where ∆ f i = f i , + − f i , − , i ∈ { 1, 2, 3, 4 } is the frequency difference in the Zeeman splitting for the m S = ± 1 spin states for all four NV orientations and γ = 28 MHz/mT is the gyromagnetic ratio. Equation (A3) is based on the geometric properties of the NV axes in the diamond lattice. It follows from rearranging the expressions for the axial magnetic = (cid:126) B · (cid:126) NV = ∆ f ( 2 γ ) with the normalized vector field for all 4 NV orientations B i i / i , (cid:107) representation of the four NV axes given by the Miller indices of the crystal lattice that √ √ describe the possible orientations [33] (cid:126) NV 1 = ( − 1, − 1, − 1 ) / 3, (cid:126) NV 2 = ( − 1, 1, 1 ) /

* * * * *

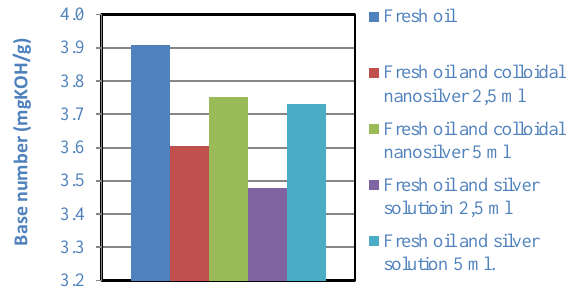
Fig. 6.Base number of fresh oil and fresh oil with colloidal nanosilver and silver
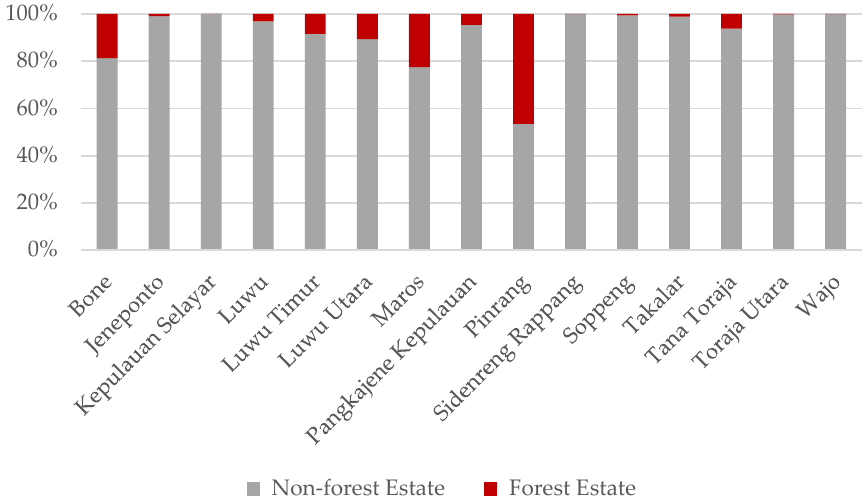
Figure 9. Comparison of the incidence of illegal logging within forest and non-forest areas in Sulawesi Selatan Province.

* * * * *

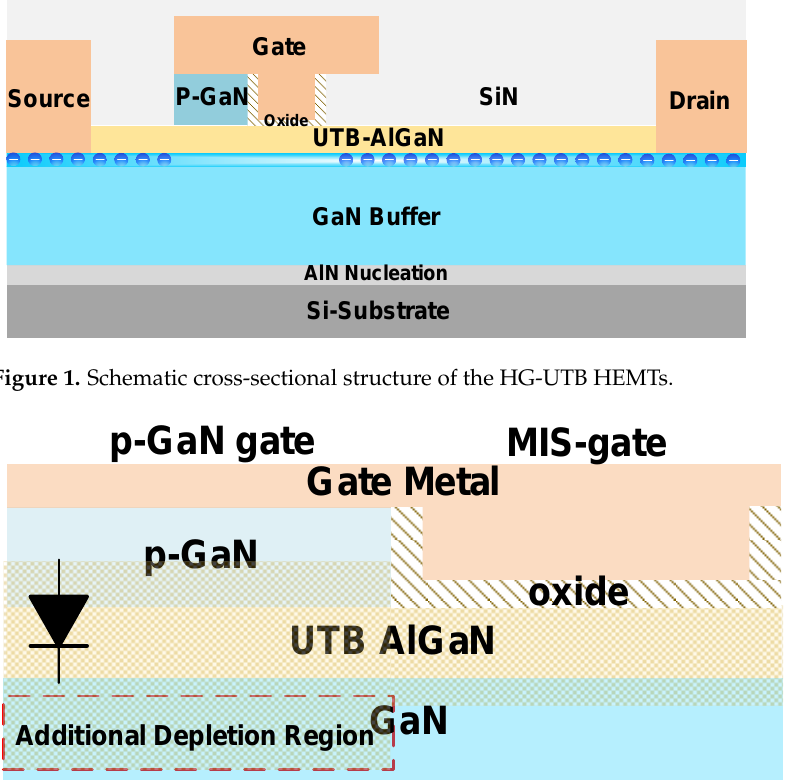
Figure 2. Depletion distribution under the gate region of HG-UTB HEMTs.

* * * * *

• [WHAT TO WORK ON]
Using the entries above, repeat exactly the lines from the one with "Fig. 6.Base number" to the one with "Figure 9. Comparison", both included, and leave the pictures behind.

• [RESPONSE AREA]
Fig. 6.Base number of fresh oil and fresh oil with colloidal nanosilver and silver
Figure 9. Comparison of the incidence of illegal logging within forest and non-forest areas in Sulawesi Selatan Province.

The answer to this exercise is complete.